(ASSIGNED TASK):
In the copy, keep every word of the data below and none of its pictures.
*** SOURCE DATA ***
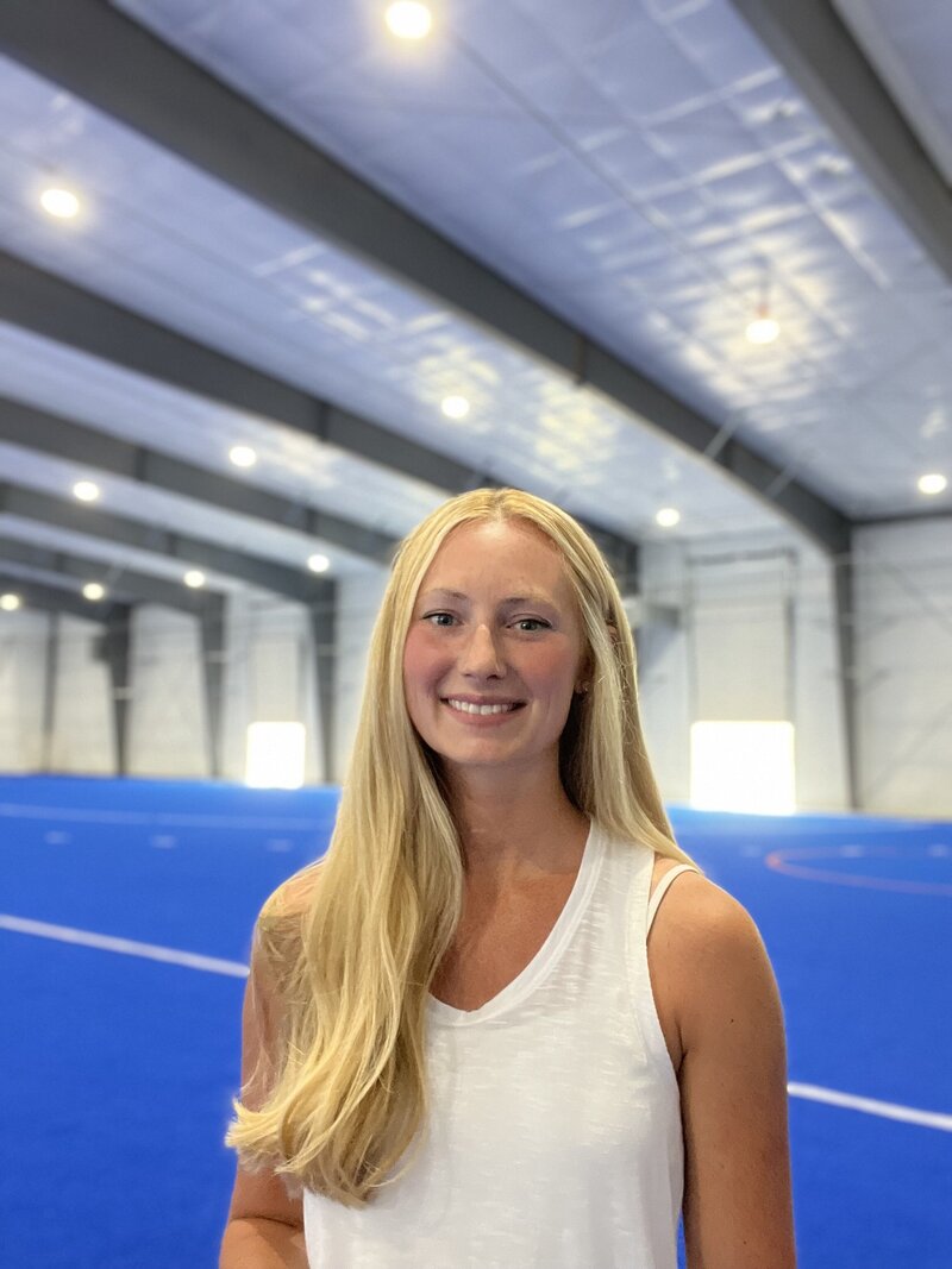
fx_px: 1100
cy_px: 634
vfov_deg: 60.0
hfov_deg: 46.8
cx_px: 476
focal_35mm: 30
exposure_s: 1/60
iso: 250
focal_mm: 2.71
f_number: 2.2
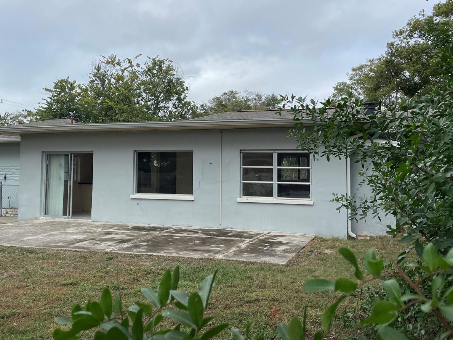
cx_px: 207
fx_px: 458
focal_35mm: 35
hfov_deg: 52.6
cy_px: 153
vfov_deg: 40.6
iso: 32
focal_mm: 4.2
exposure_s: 1/2618
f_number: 1.6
*** End of SOURCE DATA ***
(TASK SOLUTION):
fx_px: 1100
cy_px: 634
vfov_deg: 60.0
hfov_deg: 46.8
cx_px: 476
focal_35mm: 30
exposure_s: 1/60
iso: 250
focal_mm: 2.71
f_number: 2.2
cx_px: 207
fx_px: 458
focal_35mm: 35
hfov_deg: 52.6
cy_px: 153
vfov_deg: 40.6
iso: 32
focal_mm: 4.2
exposure_s: 1/2618
f_number: 1.6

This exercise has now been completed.